Furthermore, a geographic breakdown of revenue shows that while revenues came in stronger than expected in North America and EMEA, they missed in China and Asia Pacific/Latin America, as follows (courtesy of Bloomberg)”
- 1Q North America rev. $4.15 billion, estimate $4.10 billion
- 1Q EMEA rev. $2.61 billion, estimate $2.60 billion
- 1Q Greater China rev. $1.38 billion, estimate $1.40 billion
- 1Q Asia Pacific & Latin America rev. $1.27 billion, estimate $1.30 billion
While investors were focused on the China miss, Nike also posted its second straight quarter of growth in its home, North American market, with sales there rising 6% over the same quarter last year. That’s important for Nike, which is coming off a year-long slump in the region.

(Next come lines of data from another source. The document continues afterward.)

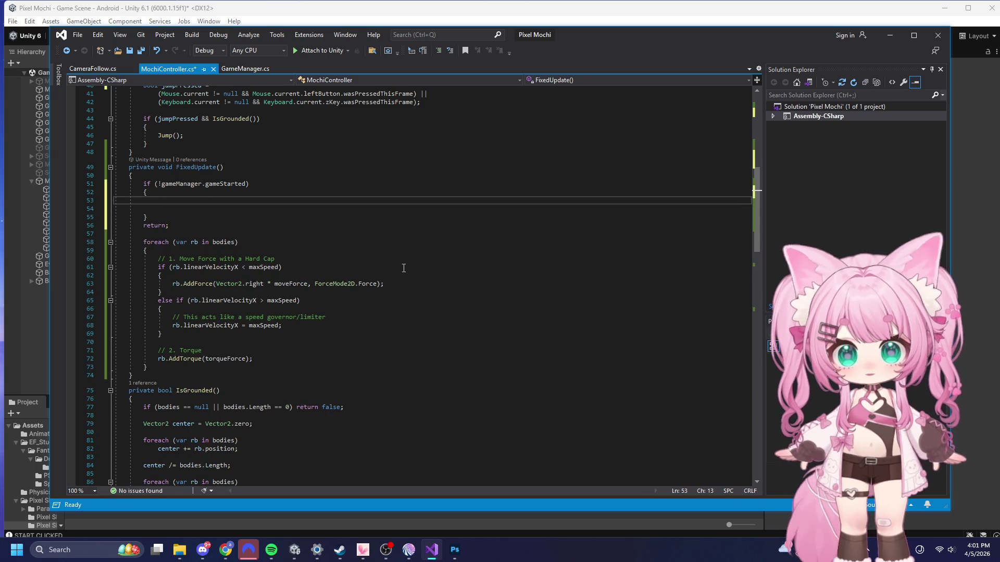
key("ctrl+z")
key("Return")
type("// Check if there is a wall directly in front of the center         bool hittingWall = CheckWallAhead();")
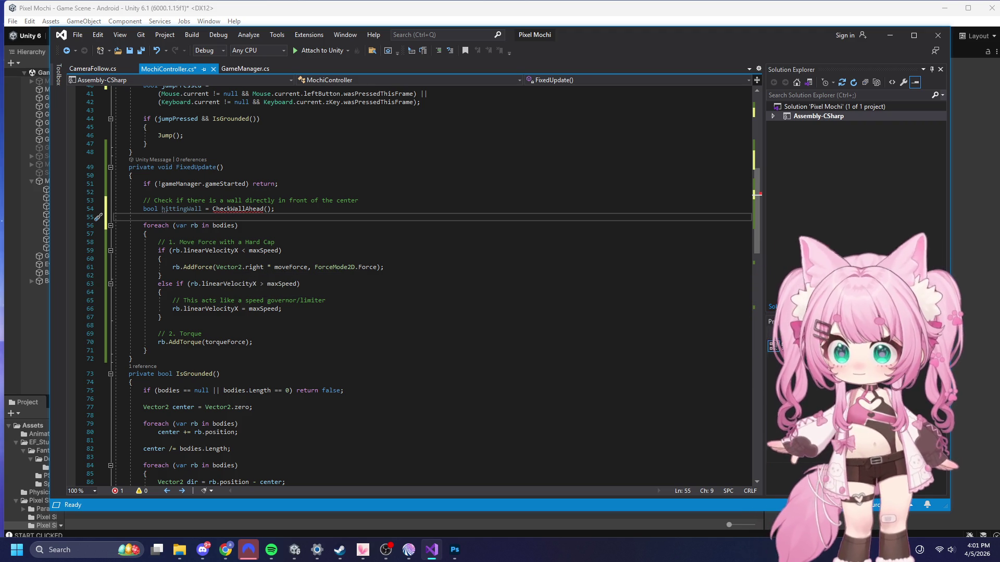
key("alt+Tab")
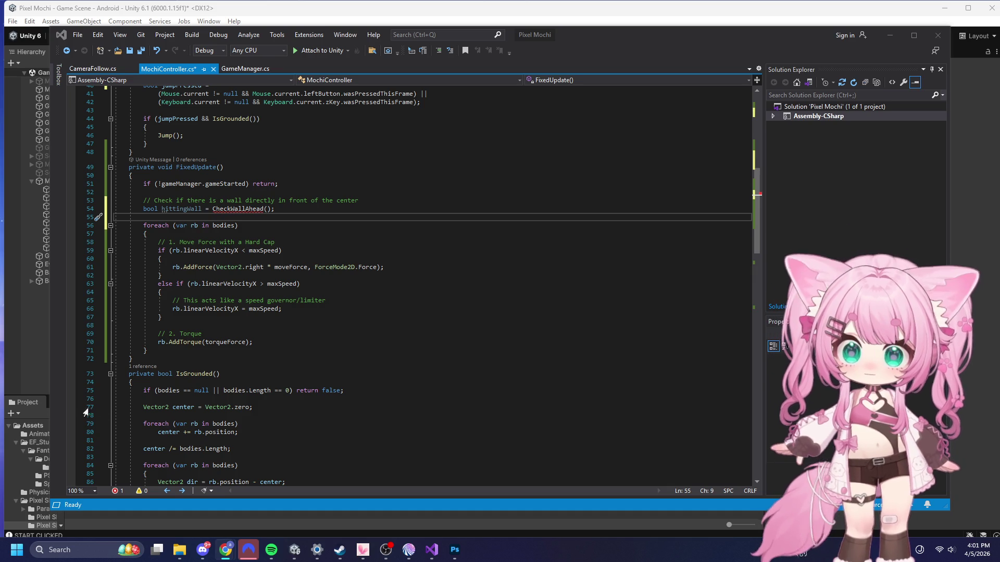
- Paste the CheckWallAhead method (0.6f rightward raycast) and GetMochiCenter helper after FixedUpdate
left_click(144, 360)
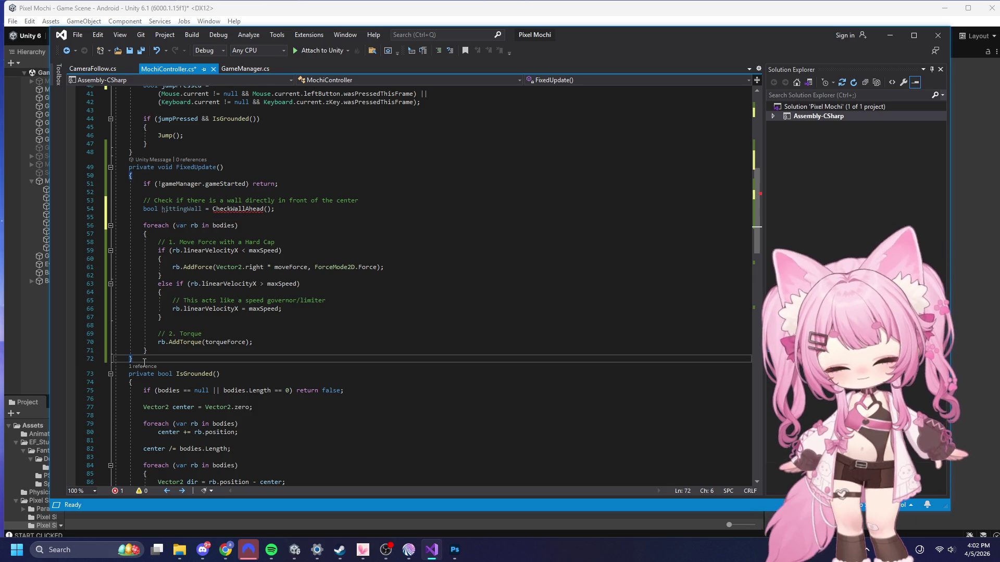
key("Return")
type("private bool CheckWallAhead()     {         Vector2 center = GetMochiCenter();         // Shoot a ray slightly ahead of the mochi radius (adjust 0.6f as needed)         RaycastHit2D hit = Physics2D.Raycast(center, Vector2.right, 0.6f, groundLayer);         return hit.collider != null;     }")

Nike also reported inventories of $5.2 billion, which unlike the build in prior periods was flat year over year, “primarily driven by a clean marketplace with healthy inventories across all geographies due to strong full-price sell through on new innovation.”

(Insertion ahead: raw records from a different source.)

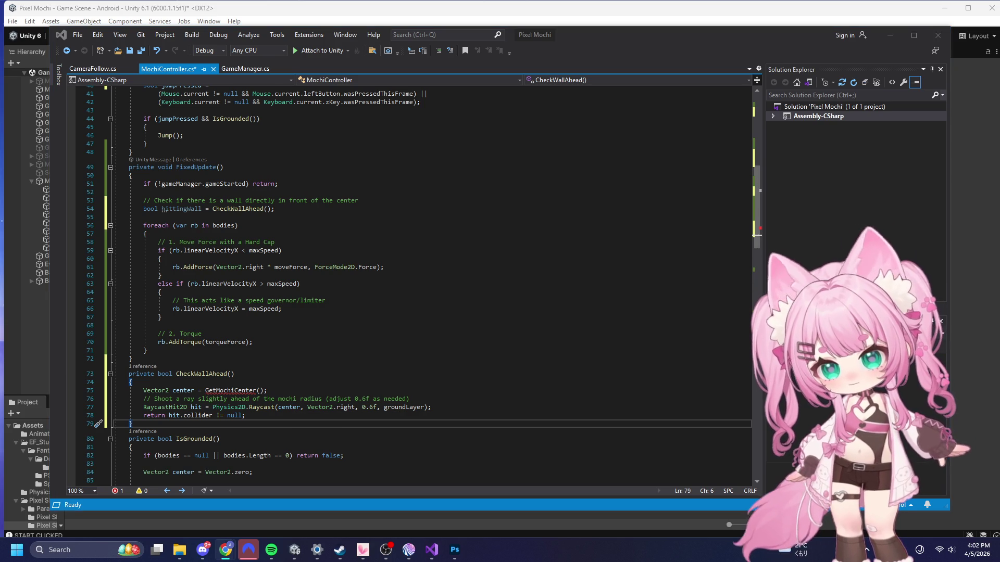
left_click(145, 426)
type("private Vector2 GetMochiCenter()     {         Vector2 center = Vector2.zero;         foreach (var rb in bodies) center += rb.position;         return center / bodies.Length;     }")
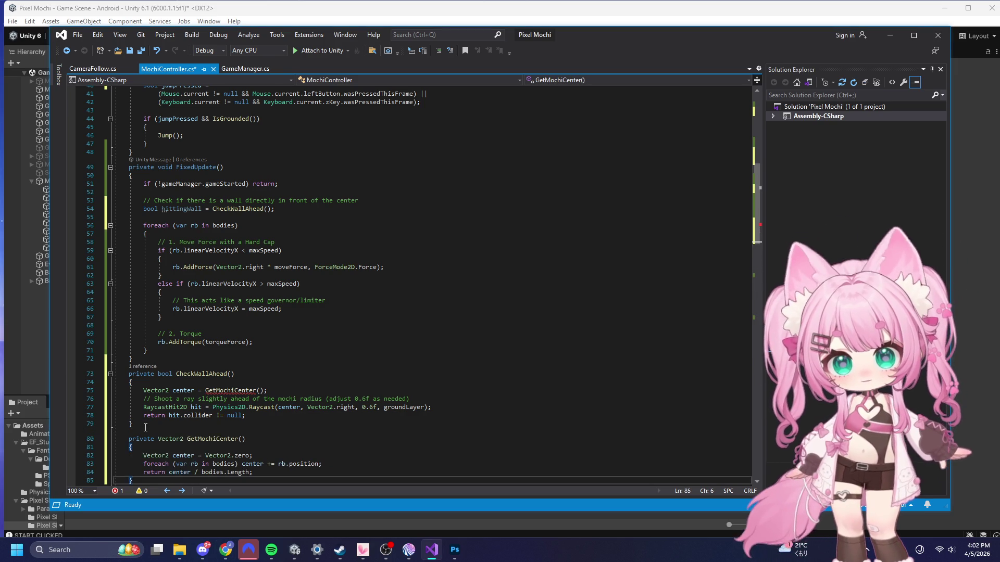
scroll(455, 313, "down", 3)
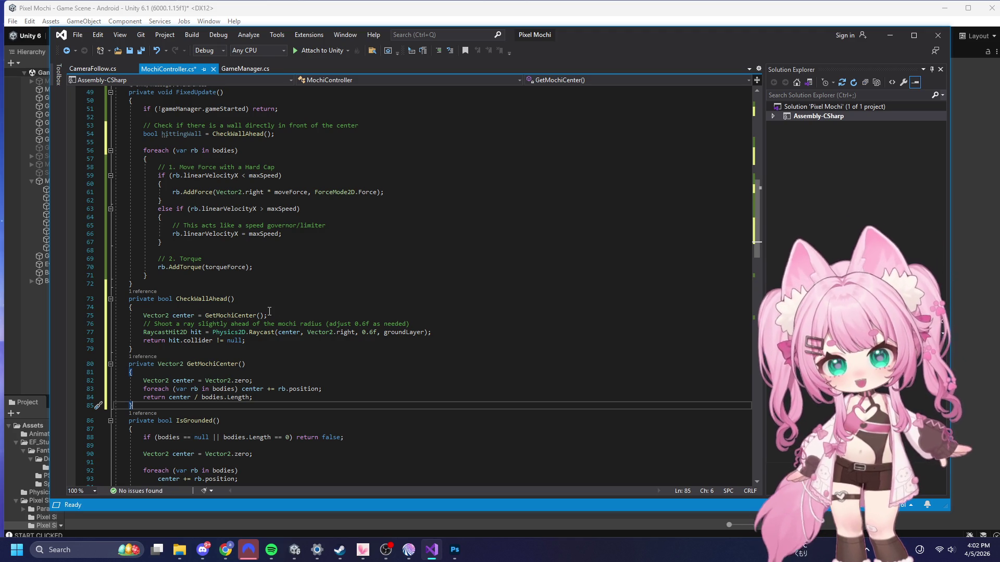
scroll(342, 370, "up", 2)
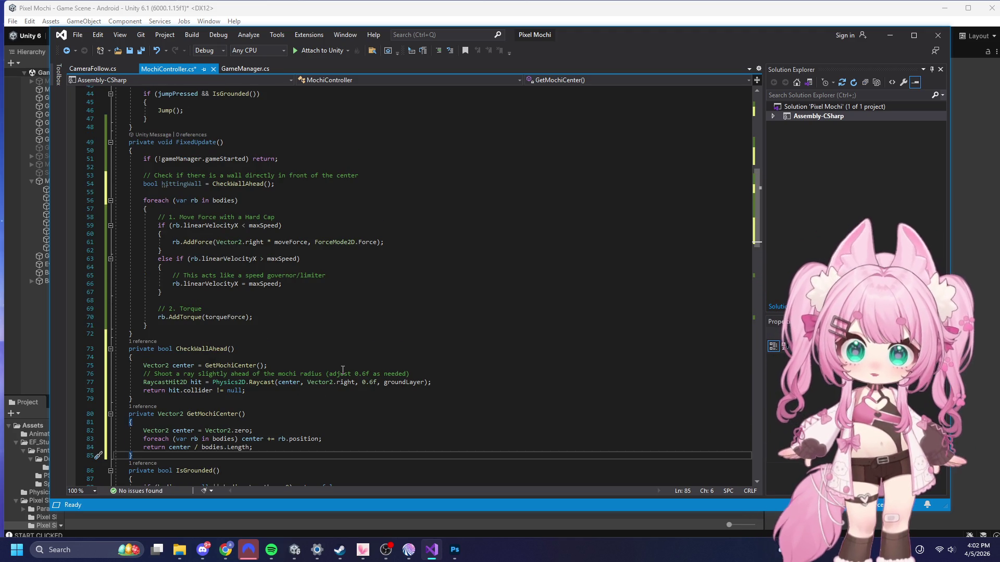
scroll(352, 385, "down", 1)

“We are delivering stronger global growth and profitability than we anticipated entering this fiscal year,” said Andy Campion, Executive Vice President and Chief Financial Officer, NIKE, Inc. “While foreign exchange volatility has increased, our underlying currency-neutral momentum continues to build as we transform how NIKE operates, drives growth and creates value for our shareholders.”
The company also announced that during the first quarter, NIKE repurchased a total of 17.8 million shares for approximately $1.4 billion. As of August 31, 2018, a total of 167.2 million shares had been repurchased under the company’s existing $12BN repurchase program for approximately $10.1 billion. In June 2018, the Board of Directors authorized a new four-year $15 billion share repurchase program that will commence upon the completion of the current program.
As a result of the geographic weakness, and the modest margin miss, the stock stumbled, dropping as much as 4.6%, before paring some of the loss.